Страница 25 из 32
— Мерзавец, унес ноги, а ведь задолжал мне за пять месяцев. Сосед-бакалейщик говорит, Кэл еще был здесь в семь утра. От агентства по продаже подержанных вещей в восемь явились за креслом. Остальное забрала Армия спасения. Не знаю, кому досталось пианино. А хотелось бы знать. Загнал бы его, хоть какие-то деньги выручил. — Хозяин взглянул на меня.
Я промолчал. Пианино есть пианино. По каким-то причинам Кэл отослал его мне.
— Как вы думаете, куда он подался? — спросил я.
— Вроде у него родственники в Оклахоме, в Канзасе, в Миссури. Сейчас кто-то заходил, сказал, будто слышал, как два дня назад Кэл заявил, что будет гнать машину, пока земля не кончится, а тогда кинется прямо в Атлантику.
— Кэл такого не сделает.
— Да нет, скорее осядет где-нибудь у ирокезов, и скатертью дорожка. Видит Бог, стриг он хуже некуда.

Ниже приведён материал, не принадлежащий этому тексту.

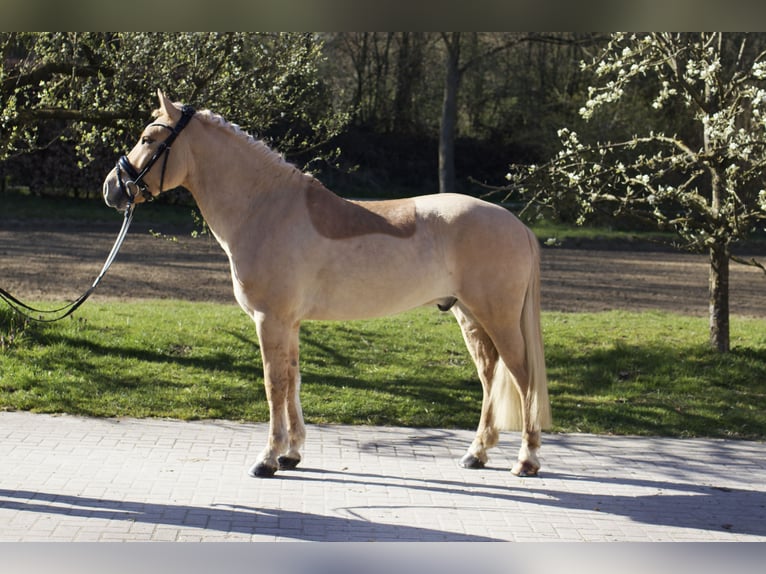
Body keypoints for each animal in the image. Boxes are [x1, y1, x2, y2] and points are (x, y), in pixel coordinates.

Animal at [102, 90, 551, 478]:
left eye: (148, 138)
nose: (111, 189)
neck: (265, 208)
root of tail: (517, 225)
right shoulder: (289, 324)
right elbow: (293, 382)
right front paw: (292, 454)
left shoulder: (269, 320)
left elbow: (274, 385)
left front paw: (267, 459)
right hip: (470, 317)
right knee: (491, 377)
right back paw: (477, 454)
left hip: (498, 319)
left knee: (523, 378)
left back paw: (526, 460)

Я прошел по чистым белым половицам, по очищенной от волос территории, сам не зная, чего ищу.
— А вы кто? — спросил хозяин, беря метлу наперевес.
— Писатель, — пояснил я. — Вы же меня знаете. Я — Чокнутый.
— Черт, а я вас не узнал. Это Кэл вас так изукрасил?
Он поглядел на мои волосы. Я почувствовал, как у меня кровь приливает к скальпу.
— Еще вчера.
— Расстрелять его за это мало.
Я прошел по комнате и завернул за тонкую деревянную перегородку, отделявшую заднюю часть парикмахерской. Там стояли мусорные ведра, там же была уборная.
Я уставился в мусорное ведро и обнаружил в нем то, что искал.
Фотографию Кэла со Скоттом Джоплином, прикрытую накопившимися за месяц волосами, которых оказалось не так уж много.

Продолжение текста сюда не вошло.